Still, as Gutekunst addressed reporters after the first day of the draft, many questions were about his decision not to add to a wide receiver group that currently features two older veterans in Randall Cobb and Sammy Watkins, a solid option in Allen Lazard, a potential contributor in Amari Rodgers and not much else. It means they have to draft at least one in the second or third round Friday night, right?

“No, I don’t think we have to,” Gutekunst said. “I think there’s some really good receivers left in this draft, and we’ll kind of see how it plays out. We have nine picks left, we’ve got a lot of ammunition, whether we stick and pick or move around. We’ll kind of see how that goes. But I don’t feel you have to do that. I like our football team. I think I’ve spoken on that before. We’d like to add players at every position and the receiver position is no different. But I don’t feel like I have to, so we’ll kind of see how it unfolds (Friday) and on Saturday.”

While some fans took issue with Gutekunst once again not investing premium picks in an offense that scored 10 points in a brutal home playoff loss three months ago, the one guy that didn’t seem overly concerned about the lack of help in the pass game was Rodgers. Speaking for the first time since deciding to return to the Packers in March, the quarterback said in an appearance on the Pat McAfee Show that he had been in contact with the team throughout the day and had a pretty good feeling that they liked Walker and Wyatt. He, like Gutekunst, noted there’s still time to add guys.

“We’ve had a lot of success with second- and third-round receivers in Green Bay,” Rodgers told McAfee. “You look at Greg Jennings, Jordy Nelson, Randall Cobb, James Jones in the third round, obviously Davante Adams in the second round. Those guys turned out pretty good.”

All of them did, though none had more than 47 catches in their rookie season. Nelson, Cobb, and Adams were all pretty far down the list of options for Rodgers to throw to. With the number of passes thrown Adams’ and Valdes-Scantling’s way in the last few years, the void to fill is immense and counting on guys that are not considered premiere talents is asking for trouble.

That said, there are some intriguing players still on the board. North Dakota State’s Christian Watson, Georgia’s George Pickens, Western Michigan’s Skyy Moore, Alabama’s John Metchie III, Cincinnati’s Alec Pierce and a host of others could all receive calls from NFL teams at some point Friday night. What everyone will be waiting to see is whether any of those will come from a 920 area code.

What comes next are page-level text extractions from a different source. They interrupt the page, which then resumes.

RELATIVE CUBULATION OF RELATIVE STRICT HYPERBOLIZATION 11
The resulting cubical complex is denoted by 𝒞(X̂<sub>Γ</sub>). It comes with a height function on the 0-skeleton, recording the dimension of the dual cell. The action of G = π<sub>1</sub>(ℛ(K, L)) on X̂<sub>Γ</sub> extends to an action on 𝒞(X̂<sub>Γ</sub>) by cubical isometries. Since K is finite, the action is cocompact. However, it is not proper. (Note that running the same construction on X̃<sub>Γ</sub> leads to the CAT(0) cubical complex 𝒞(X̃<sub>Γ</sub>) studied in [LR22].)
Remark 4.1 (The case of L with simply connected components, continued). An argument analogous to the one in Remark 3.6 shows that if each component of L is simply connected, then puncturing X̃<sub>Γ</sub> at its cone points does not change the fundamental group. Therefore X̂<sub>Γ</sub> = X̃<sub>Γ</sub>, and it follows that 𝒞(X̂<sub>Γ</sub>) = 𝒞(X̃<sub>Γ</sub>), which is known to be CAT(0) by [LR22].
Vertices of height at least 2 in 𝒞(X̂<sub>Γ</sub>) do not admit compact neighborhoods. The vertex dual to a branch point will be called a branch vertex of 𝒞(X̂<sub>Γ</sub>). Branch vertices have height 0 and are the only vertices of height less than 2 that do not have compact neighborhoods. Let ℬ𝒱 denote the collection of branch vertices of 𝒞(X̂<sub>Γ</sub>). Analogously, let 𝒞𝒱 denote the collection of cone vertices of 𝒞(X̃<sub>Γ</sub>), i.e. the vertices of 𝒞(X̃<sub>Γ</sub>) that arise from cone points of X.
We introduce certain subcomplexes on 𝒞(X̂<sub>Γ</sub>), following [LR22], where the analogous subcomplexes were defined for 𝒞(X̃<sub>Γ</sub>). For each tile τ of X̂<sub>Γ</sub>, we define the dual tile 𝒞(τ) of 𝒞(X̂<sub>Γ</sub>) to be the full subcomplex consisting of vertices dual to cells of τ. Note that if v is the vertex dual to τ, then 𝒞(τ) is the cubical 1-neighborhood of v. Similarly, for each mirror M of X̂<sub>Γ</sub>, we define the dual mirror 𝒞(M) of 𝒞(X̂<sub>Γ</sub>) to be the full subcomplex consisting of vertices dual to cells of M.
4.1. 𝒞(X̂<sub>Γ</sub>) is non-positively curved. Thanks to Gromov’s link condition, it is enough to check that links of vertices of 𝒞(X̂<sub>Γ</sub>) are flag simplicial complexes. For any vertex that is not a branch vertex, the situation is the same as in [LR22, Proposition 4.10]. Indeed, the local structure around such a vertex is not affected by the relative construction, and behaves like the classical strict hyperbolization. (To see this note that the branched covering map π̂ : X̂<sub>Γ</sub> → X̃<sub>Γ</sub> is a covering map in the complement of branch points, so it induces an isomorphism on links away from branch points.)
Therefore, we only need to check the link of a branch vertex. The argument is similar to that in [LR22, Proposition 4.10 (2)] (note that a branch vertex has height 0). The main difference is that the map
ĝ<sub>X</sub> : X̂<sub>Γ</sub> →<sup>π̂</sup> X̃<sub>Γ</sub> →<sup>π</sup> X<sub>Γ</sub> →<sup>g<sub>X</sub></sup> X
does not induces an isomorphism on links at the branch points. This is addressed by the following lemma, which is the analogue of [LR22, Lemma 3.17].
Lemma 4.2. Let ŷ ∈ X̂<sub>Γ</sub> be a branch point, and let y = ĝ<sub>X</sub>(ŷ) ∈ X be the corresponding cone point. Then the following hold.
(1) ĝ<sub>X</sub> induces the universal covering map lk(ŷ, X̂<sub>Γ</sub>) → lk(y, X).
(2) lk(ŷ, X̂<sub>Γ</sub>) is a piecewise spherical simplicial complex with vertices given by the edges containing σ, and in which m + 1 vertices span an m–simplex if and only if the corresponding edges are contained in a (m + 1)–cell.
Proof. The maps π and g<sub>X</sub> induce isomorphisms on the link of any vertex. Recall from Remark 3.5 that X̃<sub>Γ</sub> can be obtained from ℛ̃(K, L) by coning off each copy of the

“We play in September. And like I said, we got nine picks the next couple days, and obviously, a whole summer before we get to that first game,” Gutekunst said. “I think certainly by the time we get to that first game we’re going to add some way or another to that room. Hopefully, it’ll fall right for us the next few days. But if it doesn’t, I don’t think we can reach and make bad decisions just because they’ve got a W-R by their name.”